» Source extract:
Don't Take A Vacation From Safety
Summertime Reminders from Lucas County Children Services
Summer is a carefree time for children, but it can also be a dangerous time. While children are enjoying the long break from school, parents should take extra precautions to ensure their safety.
Older children – typically those 10-14 years of age – are the most vulnerable to accidental injury during the summer months because they generally have less adult supervision and tend to engage in more risky activities. Before they leave, make sure they tell you where they are going; what they’ll be doing; whom they’ll be with; and when they will be home. (They should contact you if their plans change.)
Younger children – those 5-9 years old – also are at risk because they lack the maturity to make safe decisions. Little kids require constant supervision. Even if you have a fenced-in yard, they should always be within eyesight.
Did You Know?

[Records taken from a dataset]
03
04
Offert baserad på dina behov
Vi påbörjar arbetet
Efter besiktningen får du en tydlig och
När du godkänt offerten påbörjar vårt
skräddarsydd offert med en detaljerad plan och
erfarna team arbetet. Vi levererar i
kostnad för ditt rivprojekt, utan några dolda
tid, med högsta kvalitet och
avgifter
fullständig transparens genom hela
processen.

* * *

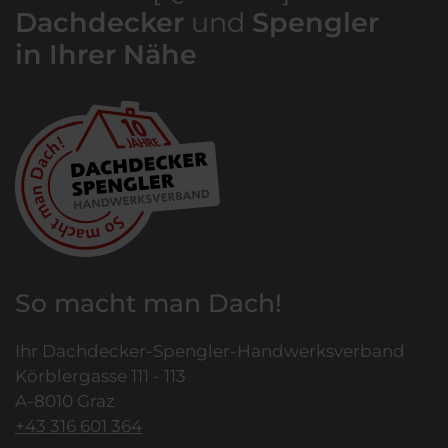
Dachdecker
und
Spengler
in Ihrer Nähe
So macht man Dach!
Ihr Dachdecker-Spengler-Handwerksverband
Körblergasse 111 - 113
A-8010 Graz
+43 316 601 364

--

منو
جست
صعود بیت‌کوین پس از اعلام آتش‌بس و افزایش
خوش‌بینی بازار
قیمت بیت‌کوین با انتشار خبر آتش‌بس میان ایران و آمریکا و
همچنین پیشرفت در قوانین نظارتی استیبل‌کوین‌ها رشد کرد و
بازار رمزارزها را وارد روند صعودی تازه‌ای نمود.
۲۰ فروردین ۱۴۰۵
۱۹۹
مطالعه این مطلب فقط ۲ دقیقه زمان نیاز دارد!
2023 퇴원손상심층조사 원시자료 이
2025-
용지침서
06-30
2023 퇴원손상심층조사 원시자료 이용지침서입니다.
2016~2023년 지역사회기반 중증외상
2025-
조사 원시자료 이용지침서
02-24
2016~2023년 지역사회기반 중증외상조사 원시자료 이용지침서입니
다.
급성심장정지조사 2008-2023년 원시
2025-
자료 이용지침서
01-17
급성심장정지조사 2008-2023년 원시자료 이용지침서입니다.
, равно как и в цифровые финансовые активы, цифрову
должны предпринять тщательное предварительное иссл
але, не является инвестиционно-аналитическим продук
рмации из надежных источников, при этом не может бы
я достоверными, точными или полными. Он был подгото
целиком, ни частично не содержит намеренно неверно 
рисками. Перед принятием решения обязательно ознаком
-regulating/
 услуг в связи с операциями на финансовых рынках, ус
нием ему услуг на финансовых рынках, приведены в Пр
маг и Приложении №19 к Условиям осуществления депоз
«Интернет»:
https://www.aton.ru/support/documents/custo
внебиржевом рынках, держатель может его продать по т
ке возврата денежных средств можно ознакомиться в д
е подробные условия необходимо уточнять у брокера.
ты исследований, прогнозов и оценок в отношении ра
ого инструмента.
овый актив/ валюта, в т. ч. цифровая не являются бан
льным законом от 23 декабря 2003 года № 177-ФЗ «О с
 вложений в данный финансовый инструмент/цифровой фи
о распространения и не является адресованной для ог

» Assigned task: Print the portion of the summer safety reminders between "Don't Take A" and "their plans change.)", inclusive, word for word. The data is separate material and has no connection to the summer safety reminders.

» Finished task:
Don't Take A Vacation From Safety
Summertime Reminders from Lucas County Children Services
Summer is a carefree time for children, but it can also be a dangerous time. While children are enjoying the long break from school, parents should take extra precautions to ensure their safety.
Older children – typically those 10-14 years of age – are the most vulnerable to accidental injury during the summer months because they generally have less adult supervision and tend to engage in more risky activities. Before they leave, make sure they tell you where they are going; what they’ll be doing; whom they’ll be with; and when they will be home. (They should contact you if their plans change.)